Two years ago, I confessed to a minor culinary disaster. For New Years 2009, I tried to bake a bûche de noël, and the results were, er, less than satisfactory.
I'm happy to say I've finally redeemed myself, thanks to some help and encouragement from my stepmom. We took a macaron-making class together on her recent visit to Paris, then employed our newly-learned professional pastry techniques to whip up a batch of almond macarons with lemon curd and chocolate-almond macarons with orange ganache filling. In my very own kitchen. I know, I'm still as shocked as you are.
Voilà the results of our efforts below.
(And they did taste as good as they look.)
Yes, I'd already taken a macaron-making class on my own, and no, I hadn't even begun to master the technique. My first attempt last spring produced mustard yellow, soft almond wafers that were entirely unlike macarons but which my husband cheerfully ate a few of to make me feel better ("They aren't macarons, but they're good anyway!" he helpfully offered). My mistake was to follow not the recipe given in class but a different one from one of my cookbooks (d'oh!), thus completely missing the proper technique to use with the egg whites.

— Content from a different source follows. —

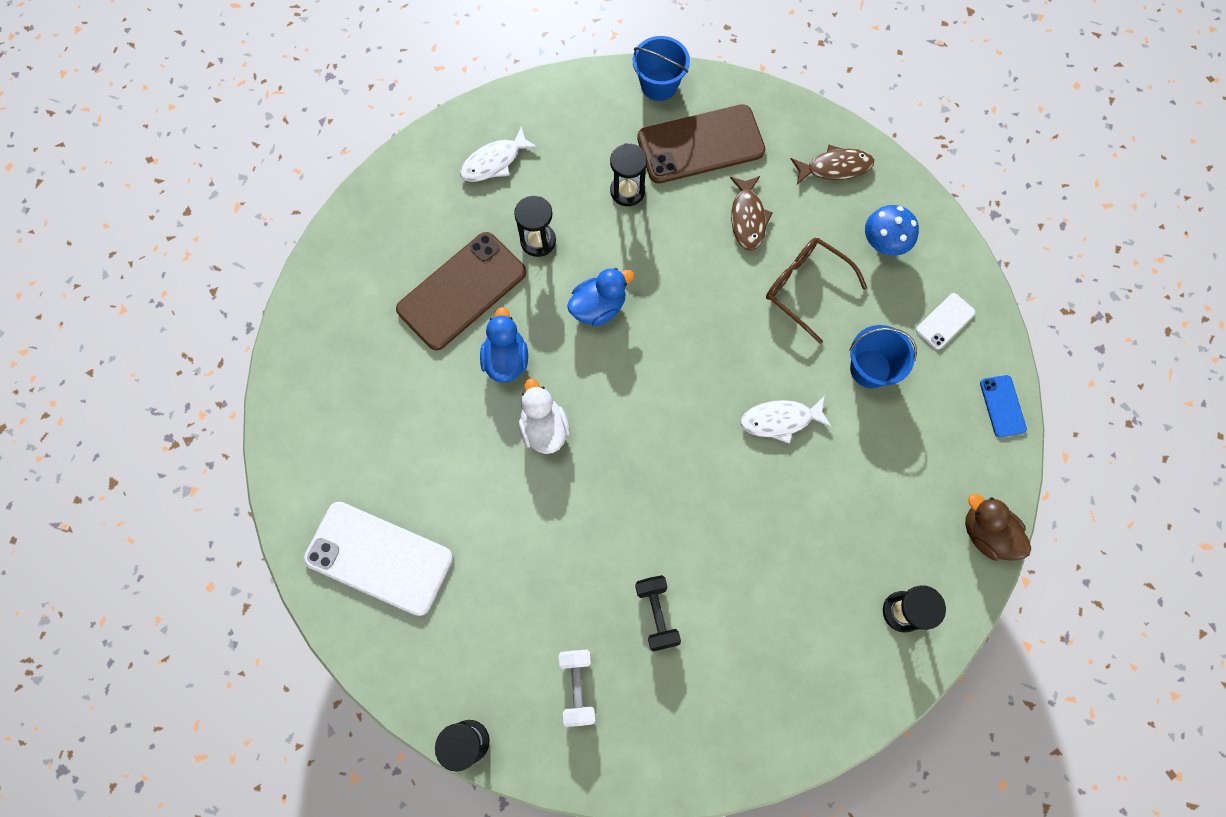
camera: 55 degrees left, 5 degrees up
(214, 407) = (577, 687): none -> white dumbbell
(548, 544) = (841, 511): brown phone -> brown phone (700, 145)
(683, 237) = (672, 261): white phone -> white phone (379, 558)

As you may know, egg whites are crucial in macaron-making. Our teacher made us beat them by hand, which made it much easier to see their evolution, and also made the class somewhat of a workout, though nothing strenuous enough, alas, to compensate for the calories consumed afterward.
Now that the secret has been revealed, I can indulge my macaron lust without spending a fortune at Ladurée. This may or may not turn out to be a good thing. Luckily, the recipe is as complicated and time-consuming as my free time is scare, so I am still not likely to overindulge.
I left the macarons that we brought back from the class on the dining table overnight, where le Petit found them the next morning. He ran up to me, crumbs ringing his mouth, as I was brushing my teeth. "I like macarons a little," he informed me, "But not too much."
He then gave me the other crushed half of his half-eaten macaron. I didn't take it personally, since after all, this is the kid who still won't eat ice cream -- not even ice cream from Berthillon on Paris' Ile Saint Louis, which is as far as I'm concerned the best ice cream on the planet. A few days later, he had changed he tune, and deftly applied his preschool persuasion skills to wrest the final chocolate macaron from me.
He looked at me, looked at the macaron, said "No, mine!" and like any good mother, I gave in and gave it to him immediately. With a pleased, indulgent smile, of course.